Extracting Ticket Inflation Price Table



In [8]:

    
import requests
from bs4 import BeautifulSoup
import csv

Request the url using request and get the content of server's response



In [9]:

    
url = 'http://www.boxofficemojo.com/about/adjuster.htm'

try:
    requestUrlText = requests.get(url).text
except requests.exceptions.RequestException:
    print ('URL Error!!!')

Parse the document using BeautifulSoup



In [10]:

    
soup = BeautifulSoup(requestUrlText, 'lxml')

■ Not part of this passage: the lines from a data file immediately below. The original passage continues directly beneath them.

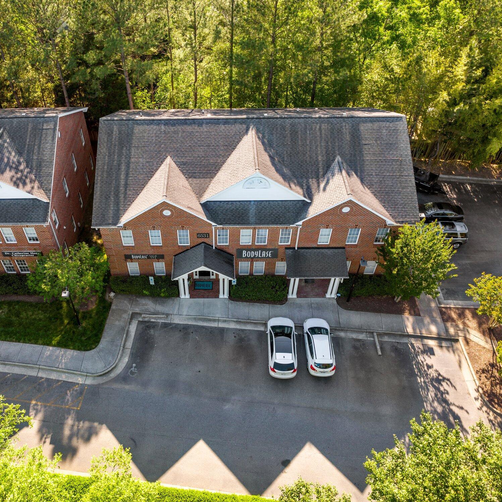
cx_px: 209
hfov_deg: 55.3
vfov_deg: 55.6
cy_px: 255
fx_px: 476
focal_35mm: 29
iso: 100
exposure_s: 1/40
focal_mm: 12.29
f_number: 2.8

Selecting range of required rows



In [11]:

    
rangeOfTable = soup.find(justify='right').find_all('td')[2:]

List with

First Index - Year
Second Index - Avg. Price



In [12]:

    
inflationTicketTableList = [[i.text for i in rangeOfTable if '$' not in i.text],\
                            [i.text.split('$')[1] for i in rangeOfTable if '$' in i.text]]

Creating a CSV file



In [13]:

    
with open('ticketPriceInflation.csv','w') as csvfile:
    fieldnames = ['YEAR','AVG. PRICE']
    writer = csv.DictWriter(csvfile, fieldnames=fieldnames)
    writer.writeheader()
    for i in range(len(inflationTicketTableList[0])):
        writer.writerow({'YEAR':inflationTicketTableList[0][i], 'AVG. PRICE':inflationTicketTableList[1][i]})



In [ ]: